▶ Given information:
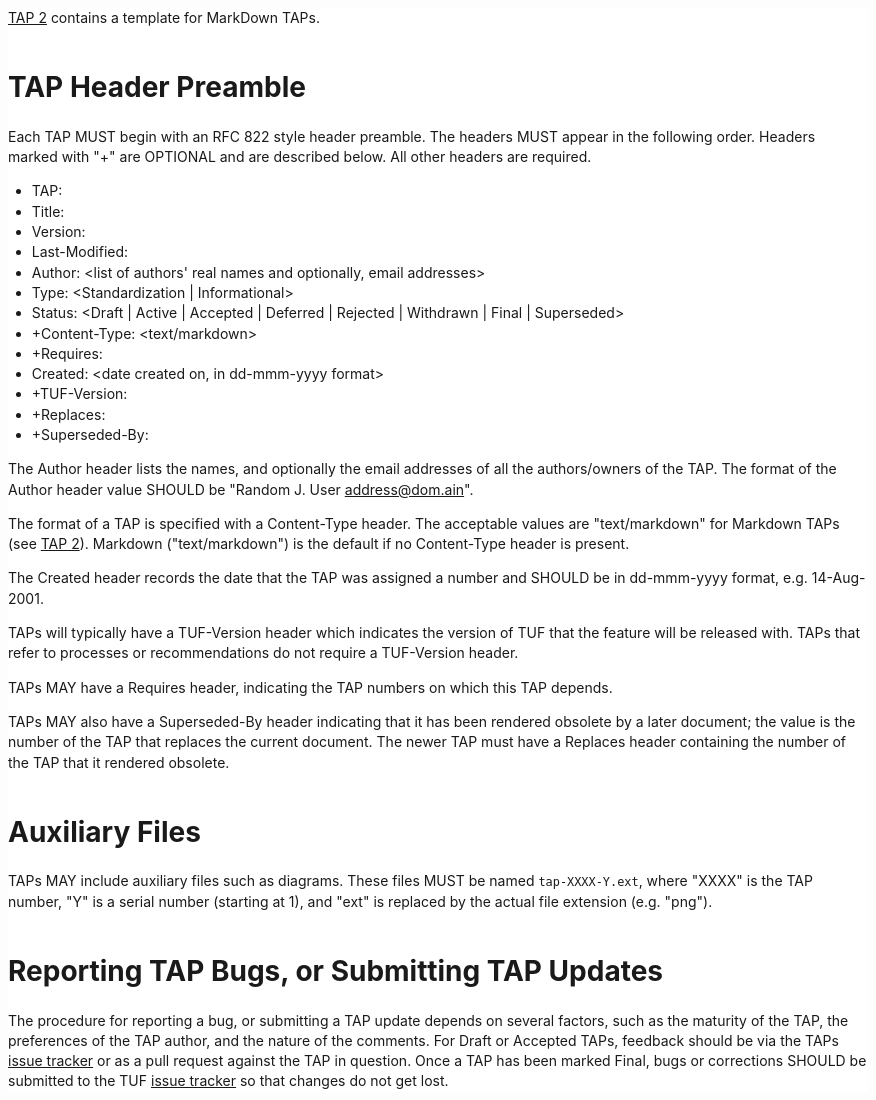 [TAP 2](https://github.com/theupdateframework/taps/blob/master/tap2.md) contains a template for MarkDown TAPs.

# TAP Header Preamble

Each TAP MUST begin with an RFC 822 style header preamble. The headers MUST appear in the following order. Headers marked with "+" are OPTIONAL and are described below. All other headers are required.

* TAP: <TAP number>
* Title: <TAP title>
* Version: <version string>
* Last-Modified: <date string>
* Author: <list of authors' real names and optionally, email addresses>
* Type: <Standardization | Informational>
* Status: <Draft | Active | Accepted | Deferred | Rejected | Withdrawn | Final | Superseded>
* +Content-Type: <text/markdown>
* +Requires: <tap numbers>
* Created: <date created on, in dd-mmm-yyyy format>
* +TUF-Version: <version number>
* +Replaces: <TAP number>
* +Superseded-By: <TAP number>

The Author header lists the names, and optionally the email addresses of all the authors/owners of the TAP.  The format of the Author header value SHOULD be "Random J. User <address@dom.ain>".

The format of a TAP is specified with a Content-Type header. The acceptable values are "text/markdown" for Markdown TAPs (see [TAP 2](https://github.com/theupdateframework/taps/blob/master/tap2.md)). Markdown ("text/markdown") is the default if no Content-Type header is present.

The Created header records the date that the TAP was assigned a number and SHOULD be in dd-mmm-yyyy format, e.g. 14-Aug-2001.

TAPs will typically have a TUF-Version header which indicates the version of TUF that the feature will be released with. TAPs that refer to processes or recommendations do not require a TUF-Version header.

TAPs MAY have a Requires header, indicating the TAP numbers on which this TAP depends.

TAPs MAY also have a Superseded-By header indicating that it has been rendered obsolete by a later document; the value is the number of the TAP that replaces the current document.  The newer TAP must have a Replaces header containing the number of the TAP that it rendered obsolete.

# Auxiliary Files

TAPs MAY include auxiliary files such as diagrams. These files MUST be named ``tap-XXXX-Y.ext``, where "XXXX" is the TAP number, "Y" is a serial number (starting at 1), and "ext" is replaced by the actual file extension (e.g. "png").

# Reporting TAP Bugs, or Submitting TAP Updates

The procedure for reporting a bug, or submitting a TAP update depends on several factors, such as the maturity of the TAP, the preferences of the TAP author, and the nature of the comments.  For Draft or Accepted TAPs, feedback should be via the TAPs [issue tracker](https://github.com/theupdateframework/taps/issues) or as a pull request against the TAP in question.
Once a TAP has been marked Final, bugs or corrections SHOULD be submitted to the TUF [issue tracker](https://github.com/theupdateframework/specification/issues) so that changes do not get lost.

---

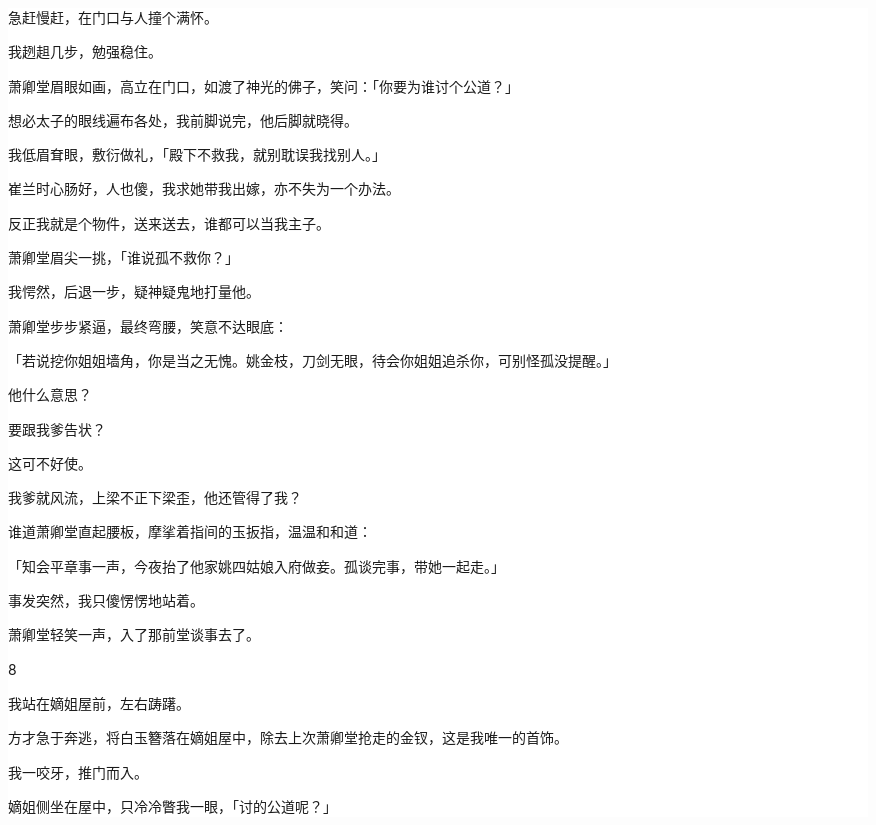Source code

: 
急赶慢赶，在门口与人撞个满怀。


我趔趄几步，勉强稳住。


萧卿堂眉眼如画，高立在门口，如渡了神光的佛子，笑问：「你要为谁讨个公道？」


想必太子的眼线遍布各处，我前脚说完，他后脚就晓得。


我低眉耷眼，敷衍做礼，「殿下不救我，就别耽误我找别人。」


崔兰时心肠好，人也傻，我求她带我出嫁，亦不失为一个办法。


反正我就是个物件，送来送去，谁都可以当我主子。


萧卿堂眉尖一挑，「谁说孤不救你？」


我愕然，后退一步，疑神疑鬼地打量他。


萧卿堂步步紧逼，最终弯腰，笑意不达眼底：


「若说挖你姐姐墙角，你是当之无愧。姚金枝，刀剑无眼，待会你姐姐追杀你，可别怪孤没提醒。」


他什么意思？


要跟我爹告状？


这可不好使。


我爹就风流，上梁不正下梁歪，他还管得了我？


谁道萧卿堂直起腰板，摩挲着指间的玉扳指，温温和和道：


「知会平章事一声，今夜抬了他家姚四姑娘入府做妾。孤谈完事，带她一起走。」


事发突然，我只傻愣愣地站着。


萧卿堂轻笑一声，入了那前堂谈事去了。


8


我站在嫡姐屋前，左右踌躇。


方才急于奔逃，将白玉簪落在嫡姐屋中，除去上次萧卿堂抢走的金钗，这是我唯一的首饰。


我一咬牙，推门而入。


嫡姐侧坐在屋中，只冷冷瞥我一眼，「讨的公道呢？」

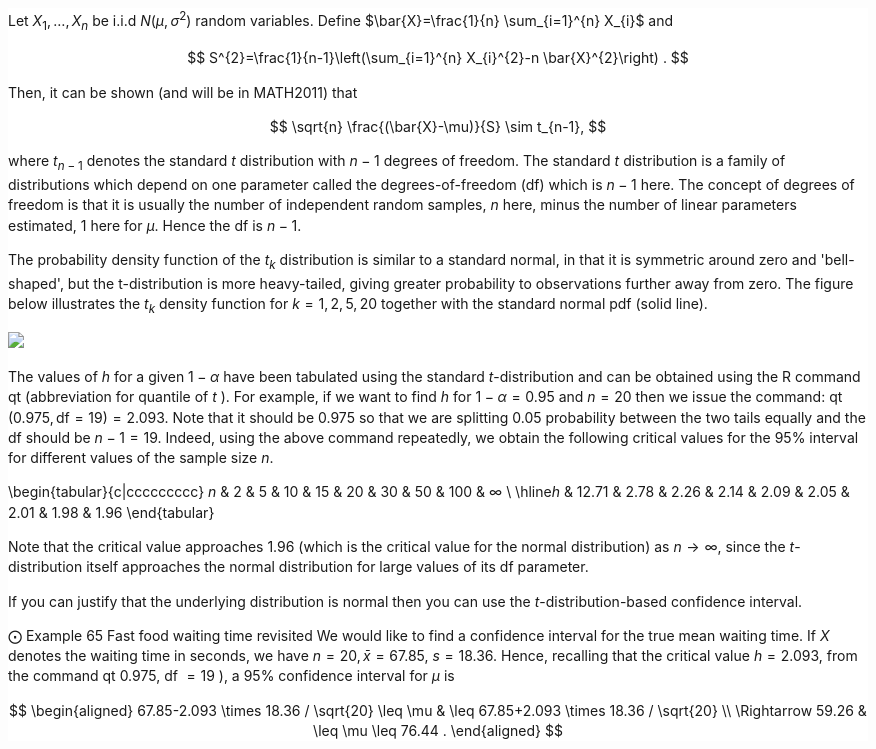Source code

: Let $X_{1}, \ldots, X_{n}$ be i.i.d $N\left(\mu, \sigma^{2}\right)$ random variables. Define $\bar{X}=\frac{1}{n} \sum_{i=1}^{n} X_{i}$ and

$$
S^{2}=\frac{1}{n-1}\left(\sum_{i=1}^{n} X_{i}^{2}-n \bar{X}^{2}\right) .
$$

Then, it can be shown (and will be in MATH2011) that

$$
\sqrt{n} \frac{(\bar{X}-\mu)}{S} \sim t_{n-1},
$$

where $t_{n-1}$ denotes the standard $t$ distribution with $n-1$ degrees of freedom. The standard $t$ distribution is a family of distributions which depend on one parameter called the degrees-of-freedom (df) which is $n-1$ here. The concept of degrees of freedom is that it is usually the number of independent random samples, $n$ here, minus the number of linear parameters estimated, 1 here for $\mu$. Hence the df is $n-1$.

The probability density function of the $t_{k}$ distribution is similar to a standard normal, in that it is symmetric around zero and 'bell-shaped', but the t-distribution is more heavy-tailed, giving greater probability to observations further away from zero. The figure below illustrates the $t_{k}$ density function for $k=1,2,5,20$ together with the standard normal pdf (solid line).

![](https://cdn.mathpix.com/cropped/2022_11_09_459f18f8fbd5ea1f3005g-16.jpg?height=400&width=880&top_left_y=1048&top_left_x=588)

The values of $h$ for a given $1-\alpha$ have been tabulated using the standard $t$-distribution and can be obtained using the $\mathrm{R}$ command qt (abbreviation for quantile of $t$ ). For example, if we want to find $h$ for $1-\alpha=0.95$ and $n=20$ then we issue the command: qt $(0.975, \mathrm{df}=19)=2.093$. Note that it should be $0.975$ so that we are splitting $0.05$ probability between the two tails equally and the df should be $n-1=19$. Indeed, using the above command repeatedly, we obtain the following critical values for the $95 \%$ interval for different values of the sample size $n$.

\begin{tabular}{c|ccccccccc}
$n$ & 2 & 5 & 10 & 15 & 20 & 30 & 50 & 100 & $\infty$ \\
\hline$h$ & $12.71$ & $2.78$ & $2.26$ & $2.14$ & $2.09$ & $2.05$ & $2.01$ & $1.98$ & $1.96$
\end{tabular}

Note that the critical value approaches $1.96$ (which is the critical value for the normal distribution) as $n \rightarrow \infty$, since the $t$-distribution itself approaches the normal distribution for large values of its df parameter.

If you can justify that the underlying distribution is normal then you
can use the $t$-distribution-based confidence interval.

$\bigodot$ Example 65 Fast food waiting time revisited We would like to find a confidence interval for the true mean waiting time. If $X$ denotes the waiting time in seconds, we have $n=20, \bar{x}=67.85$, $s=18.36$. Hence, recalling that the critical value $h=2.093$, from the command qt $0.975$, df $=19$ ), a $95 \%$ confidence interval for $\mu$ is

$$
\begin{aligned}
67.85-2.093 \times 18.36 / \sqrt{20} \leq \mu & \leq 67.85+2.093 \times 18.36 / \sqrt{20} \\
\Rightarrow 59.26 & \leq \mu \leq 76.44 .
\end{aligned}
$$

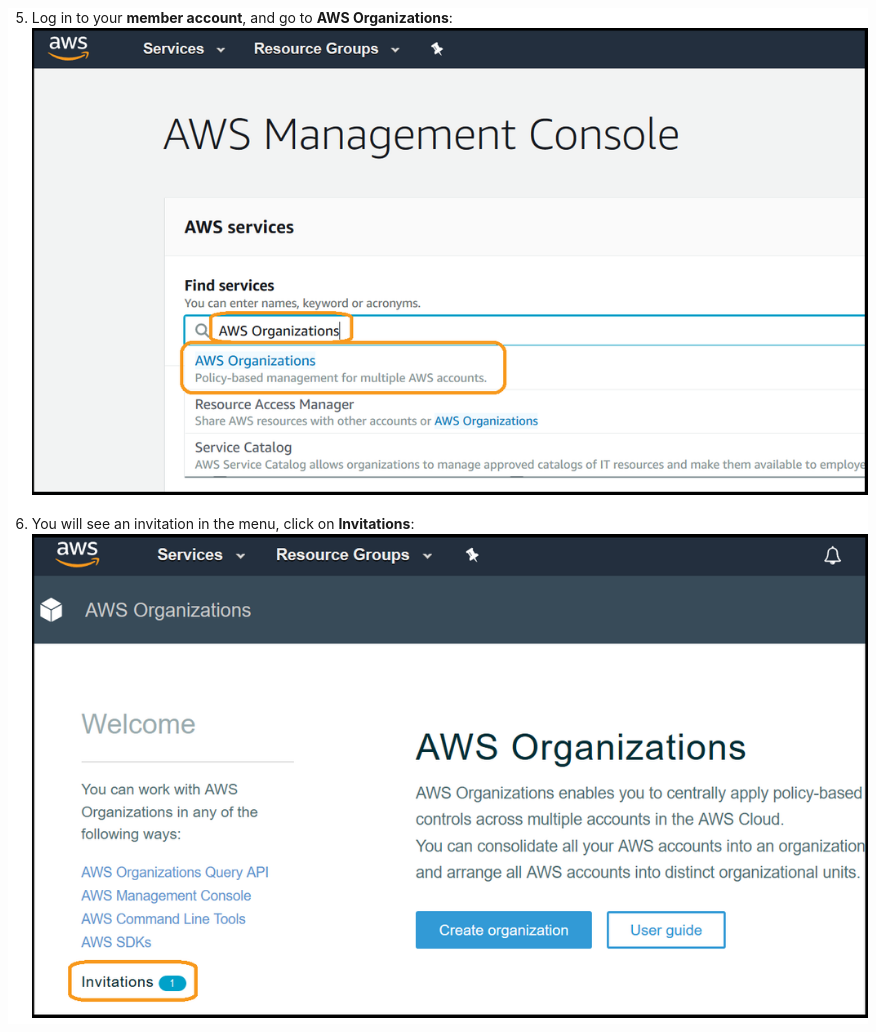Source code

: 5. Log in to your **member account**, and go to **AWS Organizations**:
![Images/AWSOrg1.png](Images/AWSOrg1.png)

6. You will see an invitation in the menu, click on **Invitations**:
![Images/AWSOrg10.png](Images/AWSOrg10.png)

▶ The task: Look above for the line with "for MarkDown TAPs." and the line with "The Created header". Copy them and every line between, exactly, but no pictures.

▶ Final answer:
 [TAP 2](https://github.com/theupdateframework/taps/blob/master/tap2.md) contains a template for MarkDown TAPs.

# TAP Header Preamble

Each TAP MUST begin with an RFC 822 style header preamble. The headers MUST appear in the following order. Headers marked with "+" are OPTIONAL and are described below. All other headers are required.

* TAP: <TAP number>
* Title: <TAP title>
* Version: <version string>
* Last-Modified: <date string>
* Author: <list of authors' real names and optionally, email addresses>
* Type: <Standardization | Informational>
* Status: <Draft | Active | Accepted | Deferred | Rejected | Withdrawn | Final | Superseded>
* +Content-Type: <text/markdown>
* +Requires: <tap numbers>
* Created: <date created on, in dd-mmm-yyyy format>
* +TUF-Version: <version number>
* +Replaces: <TAP number>
* +Superseded-By: <TAP number>

The Author header lists the names, and optionally the email addresses of all the authors/owners of the TAP.  The format of the Author header value SHOULD be "Random J. User <address@dom.ain>".

The format of a TAP is specified with a Content-Type header. The acceptable values are "text/markdown" for Markdown TAPs (see [TAP 2](https://github.com/theupdateframework/taps/blob/master/tap2.md)). Markdown ("text/markdown") is the default if no Content-Type header is present.

The Created header records the date that the TAP was assigned a number and SHOULD be in dd-mmm-yyyy format, e.g. 14-Aug-2001.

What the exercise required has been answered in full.